Humans of ME/CFS
Many ME/CFS patients are forced into the inescapable but necessary isolation of solitude, longing for the face-to-face connection we felt to loved ones and the world. Even short visits come with the inevitable post-crash.
Now at 61, I was “lucky” enough to be 47 when ME/CFS descended on me like a thief, robbing me of….”me.” I grieve that young sufferers may never get to live full lives.
Growing up, my health was more fragile than others, but I managed. In my 20s I owned a business, sold it and traveled to Ecuador as a missionary. Then I embarked on a music career and later worked my way up in a Fortune 500 computer company.
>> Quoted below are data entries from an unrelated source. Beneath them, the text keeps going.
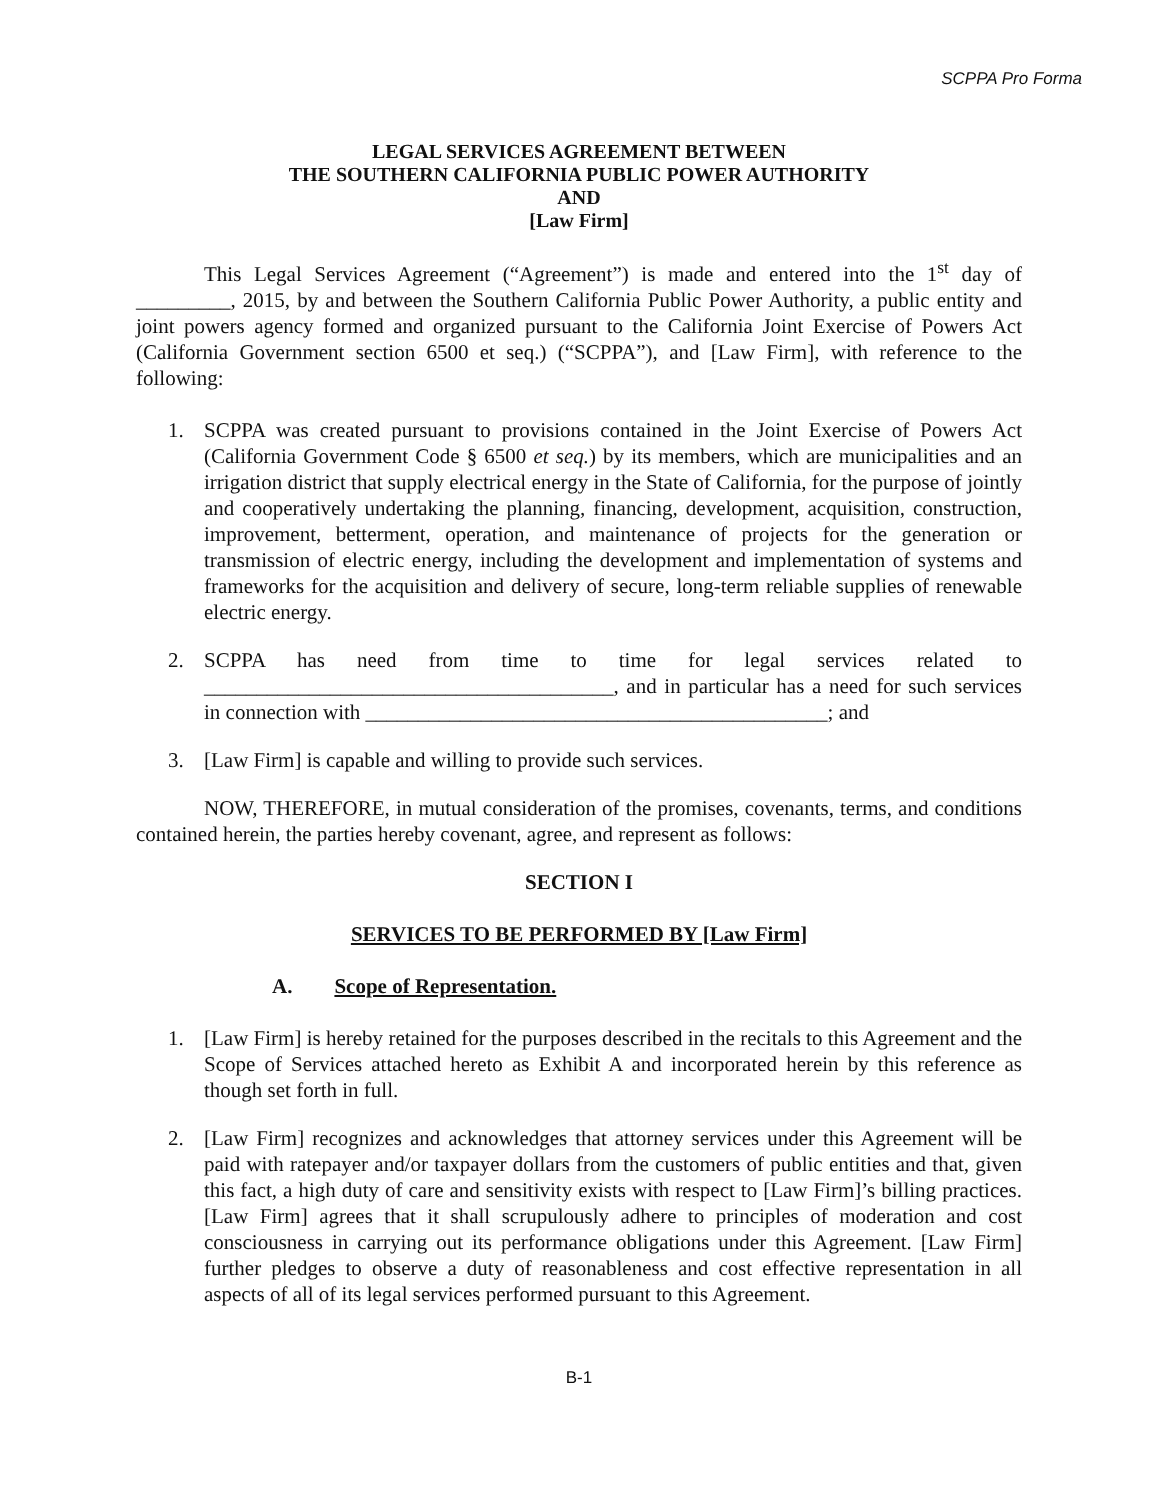SCPPA Pro Forma
LEGAL SERVICES AGREEMENT BETWEEN
THE SOUTHERN CALIFORNIA PUBLIC POWER AUTHORITY
AND
[Law Firm]
This Legal Services Agreement (“Agreement”) is made and entered into the 1<sup>st</sup> day of _________, 2015, by and between the Southern California Public Power Authority, a public entity and joint powers agency formed and organized pursuant to the California Joint Exercise of Powers Act (California Government section 6500 et seq.) (“SCPPA”), and [Law Firm], with reference to the following:
1. SCPPA was created pursuant to provisions contained in the Joint Exercise of Powers Act (California Government Code § 6500 et seq.) by its members, which are municipalities and an irrigation district that supply electrical energy in the State of California, for the purpose of jointly and cooperatively undertaking the planning, financing, development, acquisition, construction, improvement, betterment, operation, and maintenance of projects for the generation or transmission of electric energy, including the development and implementation of systems and frameworks for the acquisition and delivery of secure, long-term reliable supplies of renewable electric energy.
2. SCPPA has need from time to time for legal services related to _______________________________________, and in particular has a need for such services in connection with ____________________________________________; and
3. [Law Firm] is capable and willing to provide such services.
NOW, THEREFORE, in mutual consideration of the promises, covenants, terms, and conditions contained herein, the parties hereby covenant, agree, and represent as follows:
SECTION I
SERVICES TO BE PERFORMED BY [Law Firm]
A. Scope of Representation.
1. [Law Firm] is hereby retained for the purposes described in the recitals to this Agreement and the Scope of Services attached hereto as Exhibit A and incorporated herein by this reference as though set forth in full.
2. [Law Firm] recognizes and acknowledges that attorney services under this Agreement will be paid with ratepayer and/or taxpayer dollars from the customers of public entities and that, given this fact, a high duty of care and sensitivity exists with respect to [Law Firm]’s billing practices. [Law Firm] agrees that it shall scrupulously adhere to principles of moderation and cost consciousness in carrying out its performance obligations under this Agreement. [Law Firm] further pledges to observe a duty of reasonableness and cost effective representation in all aspects of all of its legal services performed pursuant to this Agreement.
B-1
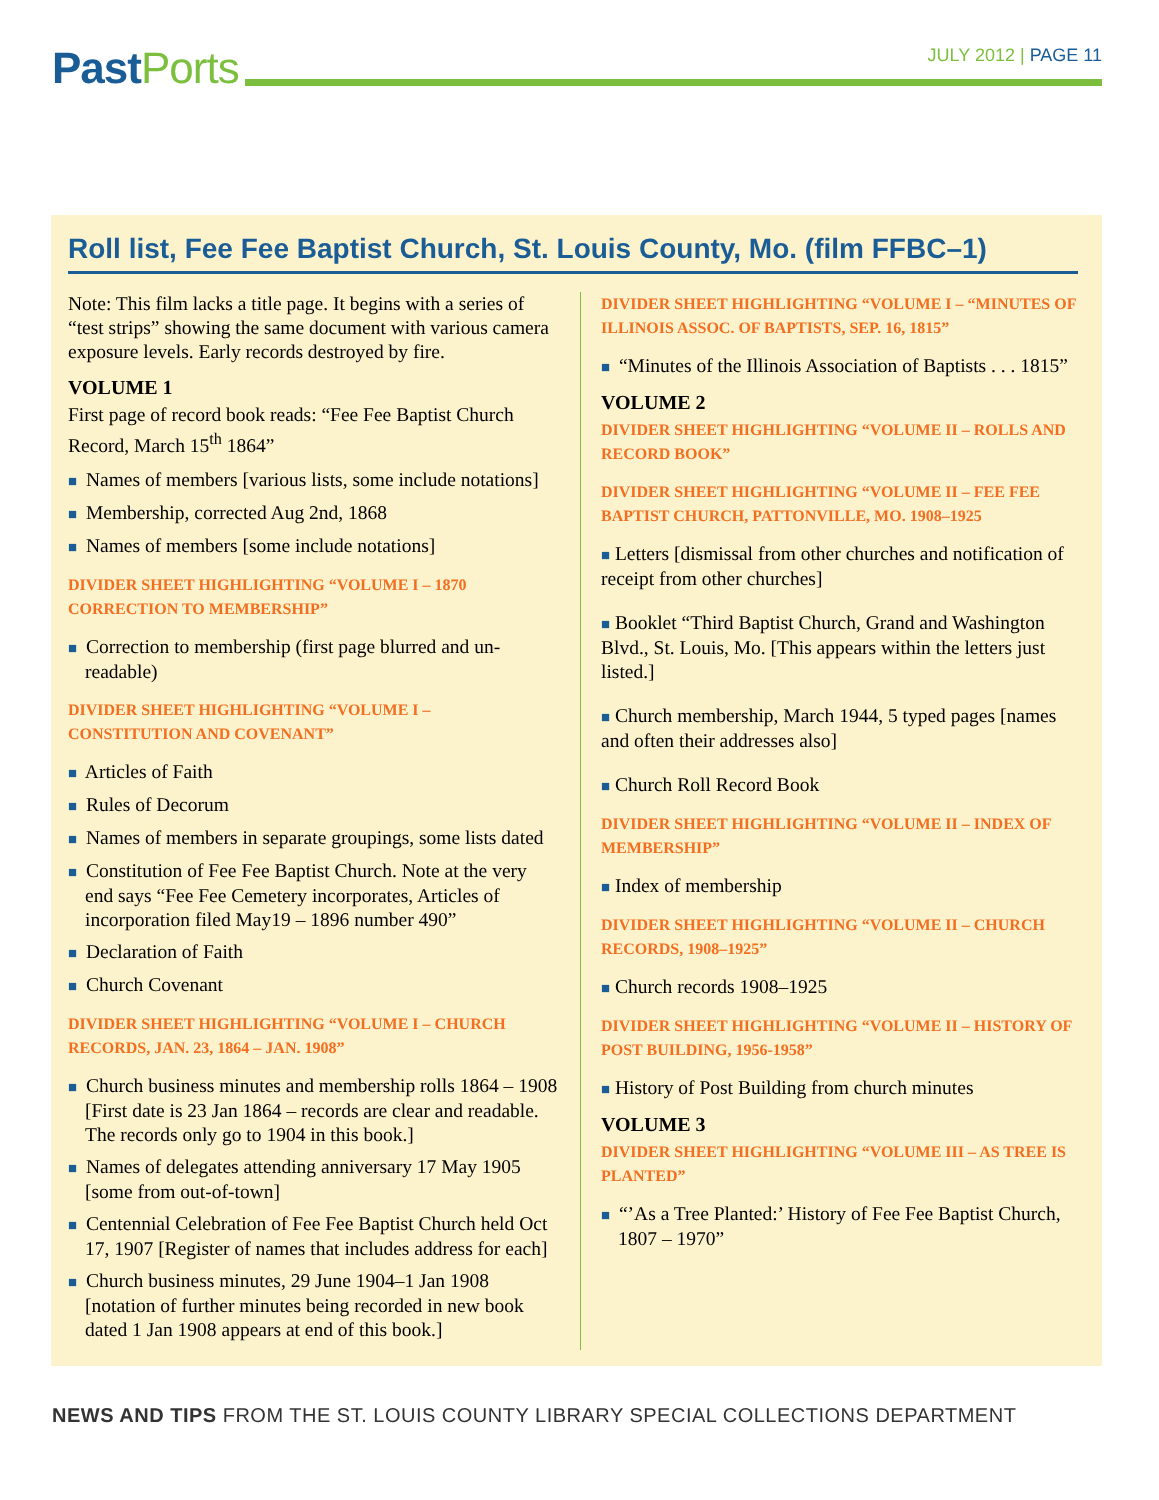Past Ports
JULY 2012 | PAGE 11
Roll list, Fee Fee Baptist Church, St. Louis County, Mo. (film FFBC–1)
Note: This film lacks a title page. It begins with a series of “test strips” showing the same document with various camera exposure levels. Early records destroyed by fire.
VOLUME 1
First page of record book reads: “Fee Fee Baptist Church Record, March 15<sup>th</sup> 1864”
■ Names of members [various lists, some include notations]
■ Membership, corrected Aug 2nd, 1868
■ Names of members [some include notations]
DIVIDER SHEET HIGHLIGHTING “VOLUME I – 1870 CORRECTION TO MEMBERSHIP”
■ Correction to membership (first page blurred and un-readable)
DIVIDER SHEET HIGHLIGHTING “VOLUME I – CONSTITUTION AND COVENANT”
■ Articles of Faith
■ Rules of Decorum
■ Names of members in separate groupings, some lists dated
■ Constitution of Fee Fee Baptist Church. Note at the very end says “Fee Fee Cemetery incorporates, Articles of incorporation filed May19 – 1896 number 490”
■ Declaration of Faith
■ Church Covenant
DIVIDER SHEET HIGHLIGHTING “VOLUME I – CHURCH RECORDS, JAN. 23, 1864 – JAN. 1908”
■ Church business minutes and membership rolls 1864 – 1908 [First date is 23 Jan 1864 – records are clear and readable. The records only go to 1904 in this book.]
■ Names of delegates attending anniversary 17 May 1905 [some from out-of-town]
■ Centennial Celebration of Fee Fee Baptist Church held Oct 17, 1907 [Register of names that includes address for each]
■ Church business minutes, 29 June 1904–1 Jan 1908 [notation of further minutes being recorded in new book dated 1 Jan 1908 appears at end of this book.]
DIVIDER SHEET HIGHLIGHTING “VOLUME I – “MINUTES OF ILLINOIS ASSOC. OF BAPTISTS, SEP. 16, 1815”
■ “Minutes of the Illinois Association of Baptists . . . 1815”
VOLUME 2
DIVIDER SHEET HIGHLIGHTING “VOLUME II – ROLLS AND RECORD BOOK”
DIVIDER SHEET HIGHLIGHTING “VOLUME II – FEE FEE BAPTIST CHURCH, PATTONVILLE, MO. 1908–1925
■ Letters [dismissal from other churches and notification of receipt from other churches]
■ Booklet “Third Baptist Church, Grand and Washington Blvd., St. Louis, Mo. [This appears within the letters just listed.]
■ Church membership, March 1944, 5 typed pages [names and often their addresses also]
■ Church Roll Record Book
DIVIDER SHEET HIGHLIGHTING “VOLUME II – INDEX OF MEMBERSHIP”
■ Index of membership
DIVIDER SHEET HIGHLIGHTING “VOLUME II – CHURCH RECORDS, 1908–1925”
■ Church records 1908–1925
DIVIDER SHEET HIGHLIGHTING “VOLUME II – HISTORY OF POST BUILDING, 1956-1958”
■ History of Post Building from church minutes
VOLUME 3
DIVIDER SHEET HIGHLIGHTING “VOLUME III – AS TREE IS PLANTED”
■ “’As a Tree Planted:’ History of Fee Fee Baptist Church, 1807 – 1970”
NEWS AND TIPS FROM THE ST. LOUIS COUNTY LIBRARY SPECIAL COLLECTIONS DEPARTMENT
At 40 I married the love of my life, happily following him and his young daughters to Texas as his career blossomed.
I realized at 47 I was feeling increasingly more ill and after a bout with an infection and an extreme reaction to Cipro, followed by a flu that lasted weeks, I became an invalid, so weak I could hardly move, with debilitating nausea. Then came what I call “The Electrical Storm.”
If you’ve ever touched an electric fence, that awful residual tingling is what courses through seemingly every nerve and muscle in my body…. for 14 years. My heart continuously beats forcefully, electrical current shoots out into all extremities and head, even affecting my vision as though I’m seeing the world through the screen of a bad 1950s snowy TV set. Triggers can make it worse: bright light, noise, frenetic TV shows, more than a few minutes on the computer, talking on the phone. No medication makes it “better.”
I spend about 12 hours a day in bed, 12 in my recliner, getting up for a few minutes at intervals, jokingly calling it “my 5 minute life,” grateful I can bathe myself or make food. Having P.O.T.S. makes it difficult to stand even with Florinef. My adrenals failed over time and time-release hydrocortisone is nowhere near as effective as the cortisol my own body would produce.
Over time I saw dozens of doctors, from homeopaths to tropical disease specialists, grueling visits, spending tens of thousands of dollars. I realized that I had severe ME/CFS and after a fruitless week in a Houston diagnostic hospital five years ago, I made the decision that I was not going to subject myself to any more torturous tests or dismissive physicians. I knew in my heart I was neither crazy, “clinically depressed” or trying to garner attention. Who would choose this disease?
The best advice I can give is this. You have to make a decision to live, taking each day at a time, finding SOME joy in the day or the moment. If you’re a person of faith you must cling to it and not despair, even though the emotion is there, right under the surface. There are millions of people around the world with ME/CFS and we are “together in our isolation.”